Moving towards the YOA
- Criticism of JDA:
o Informality of the court process
o Reliance on indeterminate sentences
o Provincial variation in age jurisdiction
o Too “soft” on some offenders, and too “hard” on others
o Inclusion of status offences
o Inconsistent application of law across the country
o Tensions between social/child welfare concerns and legal principles
o Little protection of juvenile offenders
- Bill-C192 was an unrelated side note on the path to the YOA. It was in many
ways the force that drove it to happen.
- After the dissolution of the bill, the federal government assigned some
bureaucrats to investigate the youth justice system developments.
- They issued a legislation called the Young Person in Conflict with the Law
(YPICL). It had a Preamble (statement of philosophy and principles).

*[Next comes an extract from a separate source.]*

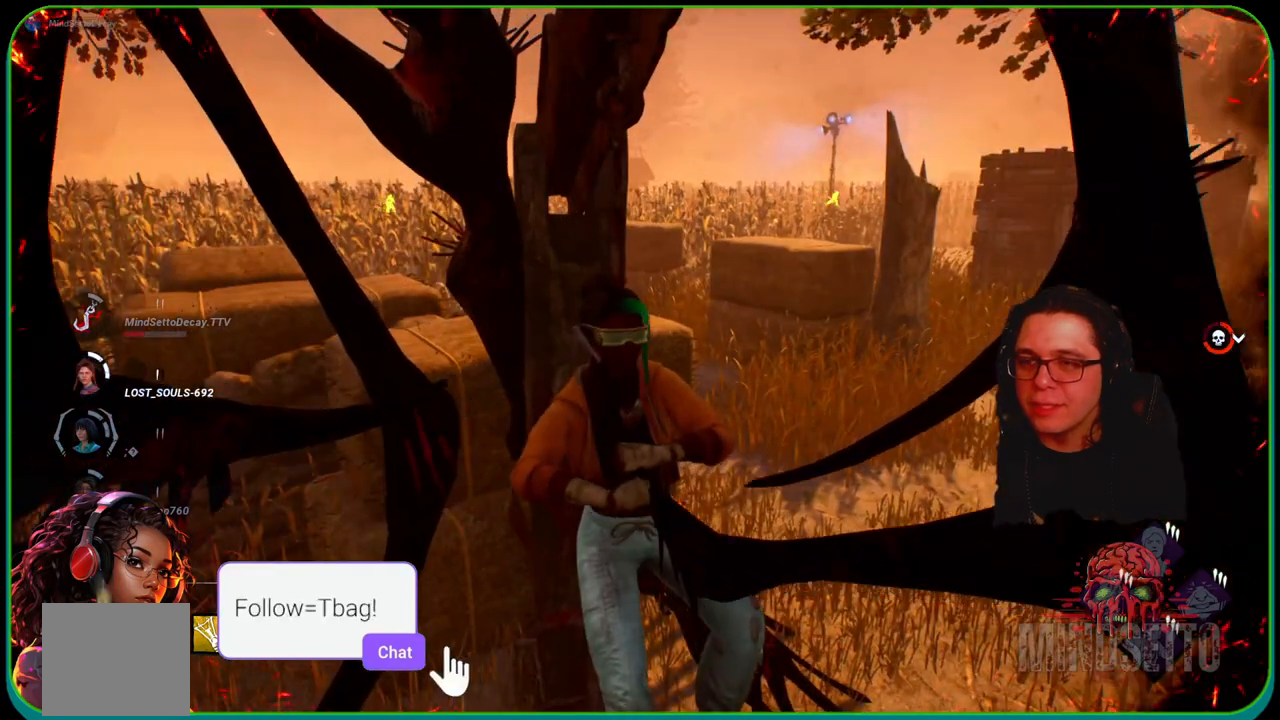
{"buttons": [], "left_stick": "right", "right_stick": "center", "events": [[267, "right_stick", "left"], [450, "right_stick", "center"]]}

o This Preamble abandoned the social-welfare and medical model.
Instead it stressed the importance of legal rights and young offender
accountability.
o Before the offender’s social, political and economic environment were
blameworthy, not the responsibility was coming back to the
individual.
- This was especially evident in the 1970s.
- The proposed legislation almost completely abandoned the welfarist tack of
the JDA.
- Social scientists were calling the rehabilitative and reformative approach into
question.
- New brand of the child saver emerged dedicated to rescuing juvenile
offenders from a system, under a banner of kindness, could potentially do
them great harm. This was the new discourse, that the old system was doing
them more harm than good.
- Not who individuals are but what they have done. New court focus.
- Most significant discourse on the rights granted to young offenders.
- Ontario established the McRuer Royal Commission to investigate the
province’s legal framework and how it protects citizens.